In the early 1990's there was a recognition that there was an element of a pyramid being created by the country's demographics. More people were entering the workforce than leaving it for retirement and the resources available to pay social security benefits was greater than would be sustainable when the baby boomers retired and those numbers reversed. The result was the "Social Security Trust Fund" where current workers paid more social security taxes than was necessary to pay current retiree benefits.

The extra money from Social Security taxes was put into treasury bills. The same treasury bills the government uses to borrow money from anyone else. Like the T-bills Mr. Sloan and his friends buy to avoid taxes and that, presumably, the government will have to pay him and his friends a higher return on to borrow the money they are currently borrowing from the Social Security trust fund.

The problem is not how the trust fund is invested. Its that many of the conservative critics don't want to have to pay off the loans the government took out to provide tax breaks to their rich friends. Social security taxes are incredibly regressive. They tax low income wage earners at a higher rate than those making over $100,000. Every year we pay more social security taxes than are needed to pay current retirees and the government borrows that money instead of raising the more progressive income tax. As that surplus is disappearing the government has two options, raise taxes or borrow more money from elsewhere.

Where Mr. Sloan is fundamentally wrong is suggesting the problem is ten years off. It is happening now. Each year the surplus available from social security taxes is declining and the government is having to borrow more from other sources, reduce spending or raise taxes. That process will continue into the foreseeable future. Putting social security trust funds into non-government securities will just speed it up. Of course, Mr. Sloan and his financial services friends will make a hefty profit from fast tracking the social security deficit.

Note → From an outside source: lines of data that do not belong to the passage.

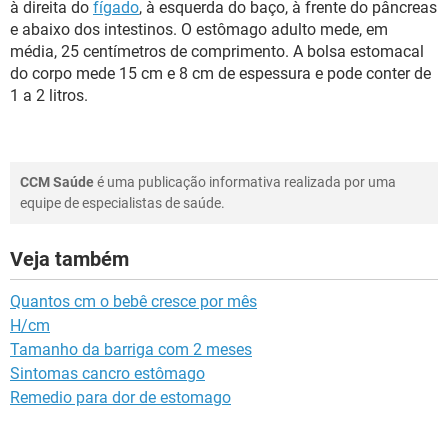
à direita do
fígado
, à esquerda do baço, à frente do pâncreas
e abaixo dos intestinos. O estômago adulto mede, em
média, 25 centímetros de comprimento. A bolsa estomacal
do corpo mede 15 cm e 8 cm de espessura e pode conter de
1 a 2 litros.
CCM Saúde
é uma publicação informativa realizada por uma
equipe de especialistas de saúde.
Veja também
Quantos cm o bebê cresce por mês
H/cm
Tamanho da barriga com 2 meses
Sintomas cancro estômago
Remedio para dor de estomago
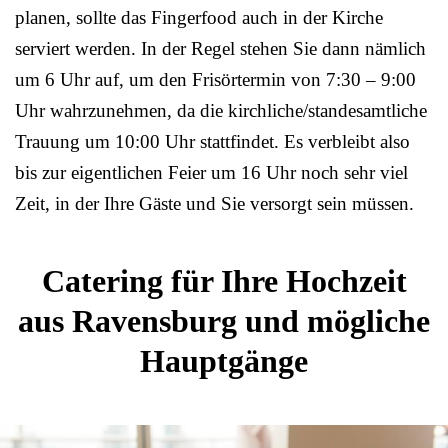
planen, sollte das Fingerfood auch in der Kirche
serviert werden. In der Regel stehen Sie dann nämlich
um 6 Uhr auf, um den Frisörtermin von 7:30 – 9:00
Uhr wahrzunehmen, da die kirchliche/standesamtliche
Trauung um 10:00 Uhr stattfindet. Es verbleibt also
bis zur eigentlichen Feier um 16 Uhr noch sehr viel
Zeit, in der Ihre Gäste und Sie versorgt sein müssen.
Catering für Ihre Hochzeit
aus Ravensburg und mögliche
Hauptgänge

But the larger problem is that the social security issue is an example of a much more fundamental shift. Over the next 50 years, fewer workers are going to have to produce the goods and services used by a large number of people who aren't in the work force. Social security is only one institution which is going to be effected by that reality, so is every business. Global markets may be able to absorb some of the production, but for the United States that will require continuing to transfer huge amounts of wealth overseas in the form of loans and/or capital.

And if you want to find a ponzi scheme look no further than the dot-com "bubble" or the real estate "bubble" or dozens of other unsustainable investments. The money "lost" in these bubbles was found by the people who got rich off them, just like any other pyramid scheme. But don't let anyone convince you to base your retirement on those investments whether its your 401-K or the social security trust fund.